Happy Accidents and Embracing the Disaster

Isn’t it always the way that when you create something you’re proud of, the universe steps in and finds a way of snatching it away? That lost sketch from college, the hand-made birthday card that must have fallen out of your bag when you went to get out your purse for the bus, or the blog that mysteriously disappeared into the vapour…

I’ve suffered one such loss so far this year, and that was my blog site vanishing – pop! – overnight. I’d written several long posts into which I’d put a lot of creative energy and time, and received a lot of positive feedback and comments from friends and peers. The words and the sentiment of these posts meant a lot to me, and now I’ll never get them back. I’ve mourned them now, and though still grieving somewhat for those lost words, I’m preparing my relaunch into the blogosphere in my turbo-powered starship of joy and sadness and wonder. Not to overegg it or anything.

When I was in art college, back in my late teens, I had a tutor whose catchphrase was ‘happy accidents’. By this, he meant all those times you lost a favoured creation and had to start again from scratch, only to create something more authentic and original next time around, or spilling drawing ink all over the intricate illustration you’d spent a month on, only to find a way to incorporate the accident into the artpiece itself.

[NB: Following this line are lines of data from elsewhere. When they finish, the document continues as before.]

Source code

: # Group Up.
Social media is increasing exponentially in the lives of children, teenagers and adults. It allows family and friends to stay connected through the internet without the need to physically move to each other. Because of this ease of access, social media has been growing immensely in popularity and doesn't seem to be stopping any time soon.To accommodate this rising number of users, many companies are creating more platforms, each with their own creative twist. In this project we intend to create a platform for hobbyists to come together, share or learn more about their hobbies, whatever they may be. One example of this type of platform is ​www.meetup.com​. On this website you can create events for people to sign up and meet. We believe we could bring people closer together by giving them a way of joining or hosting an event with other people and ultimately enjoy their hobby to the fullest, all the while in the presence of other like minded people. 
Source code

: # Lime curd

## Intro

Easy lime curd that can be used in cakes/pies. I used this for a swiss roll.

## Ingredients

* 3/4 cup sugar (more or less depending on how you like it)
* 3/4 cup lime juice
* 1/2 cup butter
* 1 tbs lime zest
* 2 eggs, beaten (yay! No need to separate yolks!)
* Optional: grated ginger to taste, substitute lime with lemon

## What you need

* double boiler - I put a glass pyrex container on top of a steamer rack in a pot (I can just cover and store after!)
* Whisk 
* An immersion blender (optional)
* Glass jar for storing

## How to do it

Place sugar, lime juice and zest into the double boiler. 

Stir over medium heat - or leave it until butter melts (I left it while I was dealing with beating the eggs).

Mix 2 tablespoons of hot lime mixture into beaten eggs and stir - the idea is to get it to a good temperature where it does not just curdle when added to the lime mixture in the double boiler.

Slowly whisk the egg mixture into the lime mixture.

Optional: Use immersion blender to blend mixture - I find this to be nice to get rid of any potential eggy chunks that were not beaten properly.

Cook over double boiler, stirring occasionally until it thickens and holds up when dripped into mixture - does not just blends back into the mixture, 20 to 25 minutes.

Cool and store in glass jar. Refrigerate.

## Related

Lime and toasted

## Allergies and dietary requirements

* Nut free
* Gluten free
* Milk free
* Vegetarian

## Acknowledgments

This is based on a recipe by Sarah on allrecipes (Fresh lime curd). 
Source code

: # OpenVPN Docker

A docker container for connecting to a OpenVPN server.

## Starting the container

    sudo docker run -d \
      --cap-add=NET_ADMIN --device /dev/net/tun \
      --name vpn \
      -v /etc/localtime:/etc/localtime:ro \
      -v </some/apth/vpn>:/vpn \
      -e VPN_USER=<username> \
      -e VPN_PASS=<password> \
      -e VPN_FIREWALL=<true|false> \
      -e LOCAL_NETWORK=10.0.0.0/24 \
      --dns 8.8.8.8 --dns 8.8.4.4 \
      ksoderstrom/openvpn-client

When I was studying creative writing at university in my mid-twenties, I had another tutor, and his catchphrase was ’embrace the disaster’. When he spoke about embracing the disaster, he meant that I should look to all the obstacles and stressors keeping me back from creating, and harness them as the material for the creation itself. “You lost your blog and all your writing? You’re in despair? Write about it.” And he was right. When you embrace the disaster, whatever it may be, you make it part of yourself and become its master. That tutor’s advice has been my mantra ever since, both on- and off-page.

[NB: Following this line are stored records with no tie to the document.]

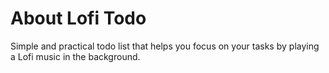 # About Lofi Todo
Simple and practical todo list that helps you focus on your tasks by playing a Lofi music in the background.
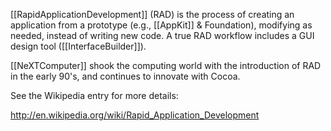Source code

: 

[[RapidApplicationDevelopment]] (RAD) is the process of creating an application from a prototype (e.g., [[AppKit]] & Foundation), modifying as needed, instead of writing new code. A true RAD workflow includes a GUI design tool ([[InterfaceBuilder]]).

[[NeXTComputer]] shook the computing world with the introduction of RAD in the early 90's, and continues to innovate with Cocoa.

See the Wikipedia entry for more details:

http://en.wikipedia.org/wiki/Rapid_Application_Development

I’ve always suffered from erratic moods: a neurotic, depressive, highly strung demeanour. During the time I was studying for my Masters, it came in like a wrecking ball, and threatened to stop me writing, full stop. I went to my tutor and explained how I could barely drag myself from off the floor, and that all I could manage to write was self-indulgent, miserable shit. I’d have a good day and charge into a new interest or research angle for a creative piece, only to wake up the next day completely disinterested in the work I’d done. I filled up notebooks and notebooks with self-hate and paranoid delusions and bitter diatribes. My lack of focus, and impending deadlines, were making me a nervous wreck, prone to crippling anxiety attacks on a weekly basis. But in the sweet, musty cocoon of my tutor’s book-filled study, he reiterated the mantra. Embrace the disaster, he told me, patiently, knowing well he’d told me at least a dozen times before. And so, I did. I found all the little fragments of shattered promise scattered throughout the pages of my manic notebooks, and I pieced them together and found the story. It was not my story anymore. By taking all those shards of pain and rearranging them, sewing them carefully together in the right order, someone else was born. A happy accident, hiding in the pages of my most downhearted days.

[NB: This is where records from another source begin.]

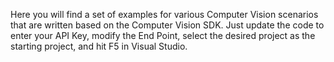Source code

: Here you will find a set of examples for various Computer Vision scenarios that are written based on the Computer Vision SDK. Just update the code to enter your API Key, modify the End Point, select the desired project as the starting project, and hit F5 in Visual Studio.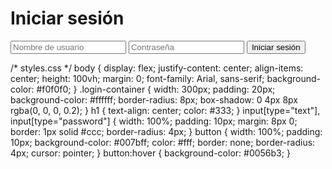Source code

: <!DOCTYPE html>
<html lang="en">
<head>
    <meta charset="UTF-8">
    <meta name="viewport" content="width=device-width, initial-scale=1.0">
    <title>Inicio de Sesión</title>
    <link rel="stylesheet" href="css/styles.css">
</head>
<body>
    <div class="login-container">
        <h1>Iniciar sesión</h1>
        <form id="loginForm">
            <input type="text" placeholder="Nombre de usuario" id="username" required>
            <input type="password" placeholder="Contraseña" id="password" required>
            <button type="submit">Iniciar sesión</button>
        </form>
    </div>
    <script src="js/script.js"></script>
</body>
</html>
/* styles.css */
body {
    display: flex;
    justify-content: center;
    align-items: center;
    height: 100vh;
    margin: 0;
    font-family: Arial, sans-serif;
    background-color: #f0f0f0;
}
.login-container {
    width: 300px;
    padding: 20px;
    background-color: #ffffff;
    border-radius: 8px;
    box-shadow: 0 4px 8px rgba(0, 0, 0, 0.2);
}
h1 {
    text-align: center;
    color: #333;
}
input[type="text"],
input[type="password"] {
    width: 100%;
    padding: 10px;
    margin: 8px 0;
    border: 1px solid #ccc;
    border-radius: 4px;
}
button {
    width: 100%;
    padding: 10px;
    background-color: #007bff;
    color: #fff;
    border: none;
    border-radius: 4px;
    cursor: pointer;
}
button:hover {
    background-color: #0056b3;
}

I began this year high on the idea that I’d document One Hundred Happy Days, an online trend for blogging about the places we find happiness from day to day. Sometimes, those things are hard to come by, but I persisted, and found joy waiting in the disasters around every turn. Life, for me at least, is always a disaster because I’m erratic, and I charge and spin my way through days like a hurricane, a writer trying to narrow herself down to being just one person. Sometimes it gets me down that I cannot seem to be more stable, more unified or tamed, but so long as I can embrace the disaster that I am, and understand that my life is made up of a million happy accidents strung together to make my story, I can rise above the gloom, and carry on creating…

Writing in response to 1000 WORDS on the subject of creativity.